Avant Joanna Hogg, Jan Schomburg, également au scénario, élaborait une hypothèse plus optimiste puisque, au lieu de se centrer sur le couple si tragiquement déchiré, il se focalise essentiellement sur le personnage féminin de Martha Sabel, magnifiquement campé par la toujours excellente Sandra Hüller. À travers elle, c’est tout le lien amoureux qui se trouve questionné, plus que l’histoire singulière d’un couple particulier ; même si l’on sait bien que le singulier ouvre toujours sur l’autre… Un sentiment peut-il mourir, lorsque l’être qui le suscitait disparaît ? L’amour, dans ce film germanique, très marqué par la philosophie, y compris historique, et par la psychanalyse, paraît assez semblable au héros de Victor Hugo, Hernani, en ceci qu’il pourrait déclarer avec lui : « Je suis une force qui va ». En effet, il apparaît comme impossible que l’amour que portait Martha à son mari Paul (Felix Knopp) s’interrompe aussi brusquement que la vie de celui-ci. « Force qui va », il lui faut poursuivre son cours, et pourquoi pas en se déversant sur celui qui, par un simple geste, évoquera le souvenir du défunt : Alexander Runge, lui aussi excellemment interprété par Georg Friedrich.

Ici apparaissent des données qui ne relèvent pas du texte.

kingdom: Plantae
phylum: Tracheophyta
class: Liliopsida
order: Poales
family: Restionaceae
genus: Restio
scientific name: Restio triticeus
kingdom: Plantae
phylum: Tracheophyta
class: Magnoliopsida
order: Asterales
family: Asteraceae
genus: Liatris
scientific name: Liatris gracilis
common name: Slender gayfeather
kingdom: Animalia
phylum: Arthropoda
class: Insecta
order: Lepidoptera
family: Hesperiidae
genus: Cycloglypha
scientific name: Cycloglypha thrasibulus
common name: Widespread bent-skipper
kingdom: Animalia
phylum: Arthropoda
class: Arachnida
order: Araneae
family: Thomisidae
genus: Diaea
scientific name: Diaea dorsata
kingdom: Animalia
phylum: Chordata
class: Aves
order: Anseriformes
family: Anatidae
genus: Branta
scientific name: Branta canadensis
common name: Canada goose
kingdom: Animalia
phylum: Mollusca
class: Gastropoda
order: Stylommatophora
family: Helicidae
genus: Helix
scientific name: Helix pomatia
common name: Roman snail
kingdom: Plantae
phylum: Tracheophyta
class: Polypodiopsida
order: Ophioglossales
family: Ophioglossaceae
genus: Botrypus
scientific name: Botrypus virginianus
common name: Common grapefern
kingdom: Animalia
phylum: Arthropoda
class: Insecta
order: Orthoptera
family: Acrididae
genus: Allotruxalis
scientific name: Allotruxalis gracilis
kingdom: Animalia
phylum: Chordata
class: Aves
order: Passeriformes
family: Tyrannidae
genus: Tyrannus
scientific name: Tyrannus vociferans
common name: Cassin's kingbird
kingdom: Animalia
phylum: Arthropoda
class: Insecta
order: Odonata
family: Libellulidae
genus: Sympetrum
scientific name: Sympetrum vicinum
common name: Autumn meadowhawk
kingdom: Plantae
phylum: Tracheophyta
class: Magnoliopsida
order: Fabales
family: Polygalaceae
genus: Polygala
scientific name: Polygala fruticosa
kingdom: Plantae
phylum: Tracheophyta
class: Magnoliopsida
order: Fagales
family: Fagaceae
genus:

La chose pourrait paraître invraisemblable. Mais, là encore, avec beaucoup de finesse, le réalisateur et scénariste a pris soin de la justifier doublement : sur le plan narratif, la découverte de l’imposture et du mensonge facilite le basculement vers une relation à laquelle le hasard et les circonstances fournissent d’emblée des garanties d’authenticité ; Alexander est véritablement professeur d’Histoire contemporaine en faculté et présente Martha à son cercle d’amis, à la différence de Paul, dont les études de médecine et les succès annoncés se sont révélés chimériques. Sur le plan psychique, Jan Schomburg montre à la perfection non seulement l’état de choc dans lequel plonge une mort inacceptable, mais presque l’état de folie, factuelle, puisqu’il se produit une dissociation entre les faits et ce que le cerveau admet. Un pari borderline que Sandra Hüller et Georg Friedrich font vivre avec une subtilité confondante, la première en prêtant à Martha une inquiétante détermination à aimer, le second en traduisant parfaitement à la fois la séduction radicale exercée par une telle détermination et l’inquiétude qui peut naître parfois au contact de telle ou telle attitude trahissant la faille, le décalage.
Il n’empêche… Après nous avoir fait côtoyer les abysses de la mort et du deuil, Jan Schomburg choisit de nous faire croire à la possibilité d’une renaissance, fût-il nécessaire, pour cela, de changer de ciel et d’abandonner un ciel gonflé de chagrin et de pluie au profit d’un vaste ciel bleu pur, traversé de chants d’oiseaux.